PAI indexes your entire vault — following symlinks, deduplicating by inode, parsing every link — and builds a graph database alongside semantic embeddings. Six tools then operate on this dual representation:

Tool What it does
pai zettel explore Follow trains of thought through link chains (Folgezettel traversal)
pai zettel surprise Find notes that are semantically close but far apart in the link graph
pai zettel converse Ask questions and let the vault "talk back" with unexpected connections
pai zettel themes Detect emerging clusters of related notes across folders
pai zettel health Structural audit — dead links, orphans, disconnected clusters, health score
pai zettel suggest Proactive connection suggestions combining semantic similarity, tags, and graph proximity

All tools work as CLI commands (pai zettel <command>) and MCP tools (zettel_*) accessible through the daemon.

Vault Indexing

The vault indexer follows symlinks (critical for vaults built on symlinks), deduplicates files by inode to handle multiple paths to the same file, and builds a complete link graph with Obsidian-compatible shortest-match resolution.

All link types are parsed and resolved:

Syntax Type Example
[[Note]] Wikilink [[Daily Note]], [[Note|alias]], [[Note#heading]]
![[file]] Embed ![[diagram.png]], ![[template]]
[text](path.md) Markdown link [see here](notes/idea.md), [ref](note.md#section)
![alt](file) Markdown embed ![photo](assets/img.jpg)

External URLs (https://, mailto:, etc.) are excluded — only relative paths are treated as vault connections. URL-encoded paths (e.g. my%20note.md) are decoded automatically.

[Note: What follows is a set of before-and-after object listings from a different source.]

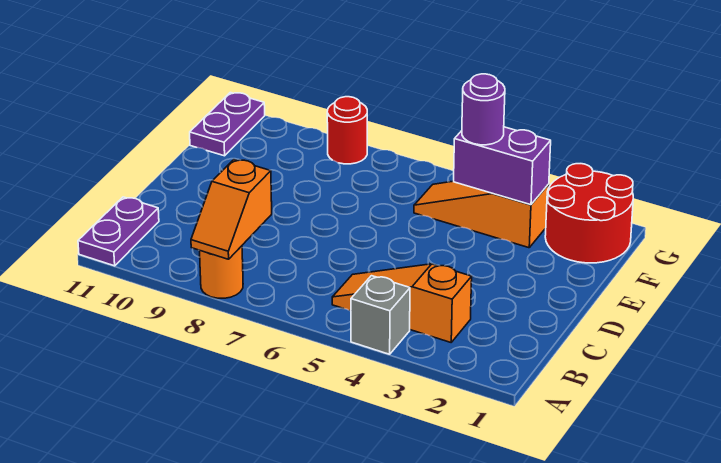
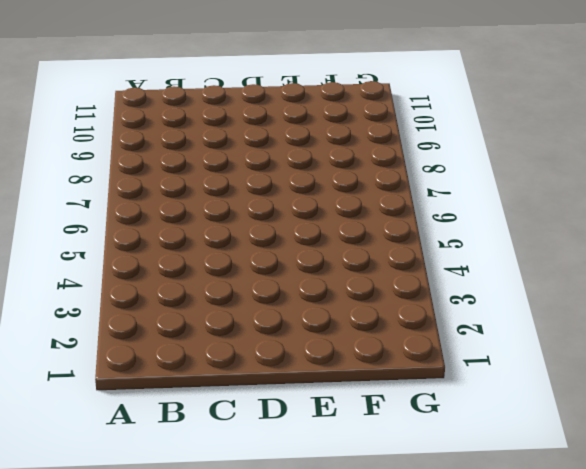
none -> grey 1x1 brick [351,276,410,354]
none -> orange 1x1 round brick [200,246,243,298]

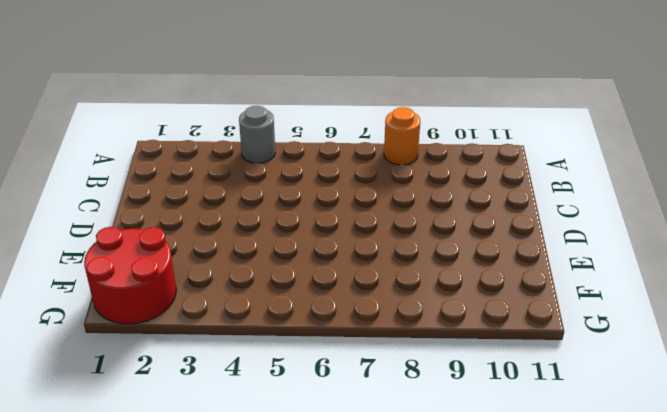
grey 1x1 round brick [239,106,275,163] -> grey 1x1 brick [351,276,410,354]
none -> purple 1x2 plate [78,197,159,266]
none -> orange 1x3 slope [332,264,472,342]

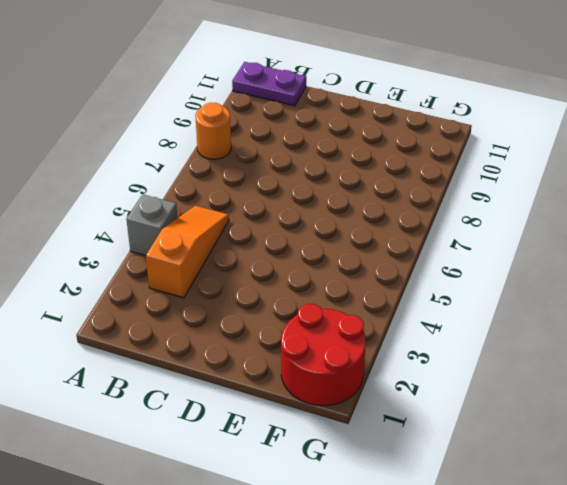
none -> orange 1x3 slope [414,181,549,248]
none -> purple 1x2 plate [190,93,265,156]

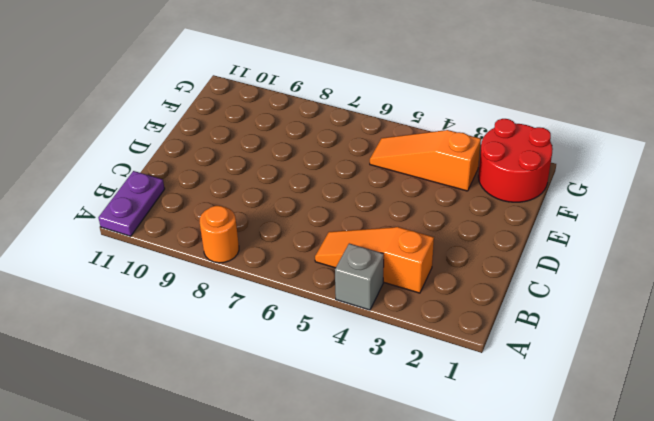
none -> purple 1x2 plate [190,93,265,156]
none -> red 1x1 round brick [327,97,367,164]

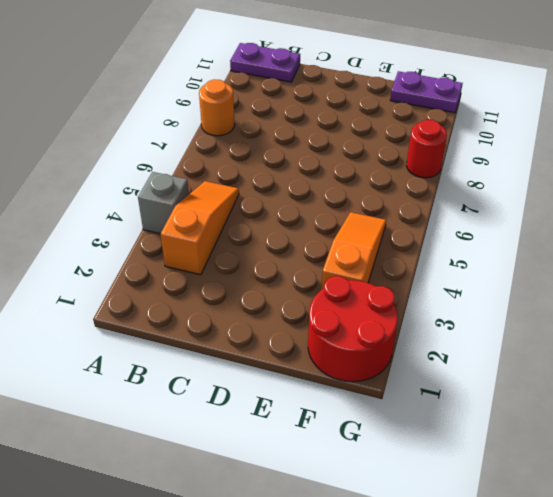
none -> orange 1x2 slope [191,160,272,259]
none -> purple 1x2 brick [454,127,551,205]

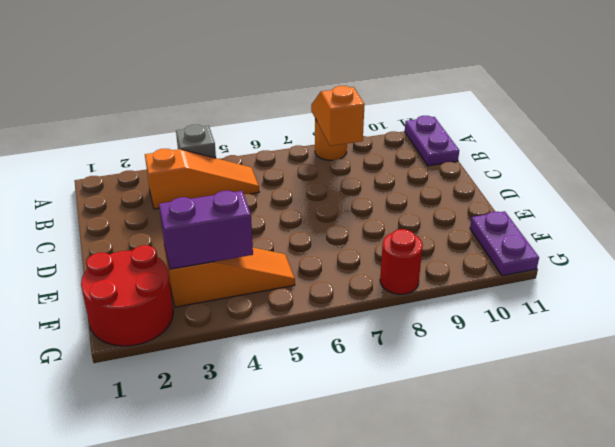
none -> purple 1x1 round brick [462,74,505,145]

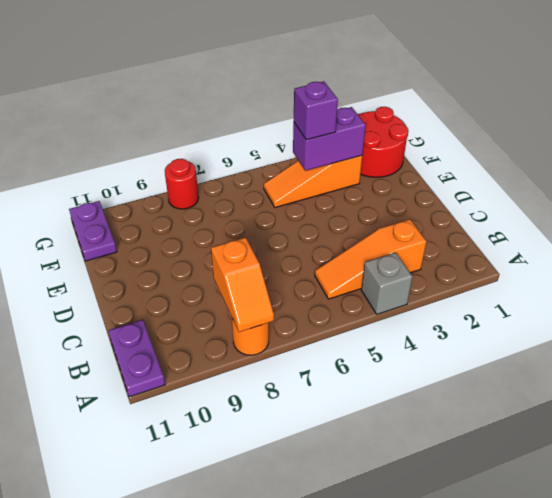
purple 1x1 brick [294,81,338,140] -> purple 1x1 round brick [462,74,505,145]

  • Full index: ~10 seconds for ~1,000 files
  • Incremental: ~2 seconds (hash-based change detection)
  • Runs automatically via the daemon scheduler

Companion Projects

PAI works great alongside these tools (also by the same author):

  • AIBroker — Unified message bridge for Claude Code (WhatsApp, Telegram, PAILot — text and voice routing)
  • Whazaa — WhatsApp bridge for Claude Code (voice notes, screenshots, session routing)
  • Telex — Telegram bridge for Claude Code (text and voice messaging)
  • Coogle — Google Workspace MCP daemon (Gmail, Calendar, Drive multiplexing)
  • DEVONthink MCP — DEVONthink integration for document search and archival

Acknowledgments

PAI Knowledge OS is inspired by Daniel Miessler's concept of Personal AI Infrastructure and his Fabric project — a Python CLI for augmenting human capabilities with reusable AI prompt patterns. Fabric is excellent and solves a different problem; PAI takes the same philosophy in a different direction: persistent memory, session continuity, and deep Claude Code integration. See FEATURE.md for a detailed comparison.

The automatic observation capture system — classifying tool calls into structured observations with progressive context injection — is inspired by claude-mem by thedotmack. claude-mem demonstrated that automatic memory capture during Claude Code sessions dramatically improves continuity. PAI adapts this concept with a rule-based classifier, PostgreSQL storage, and three-layer progressive disclosure.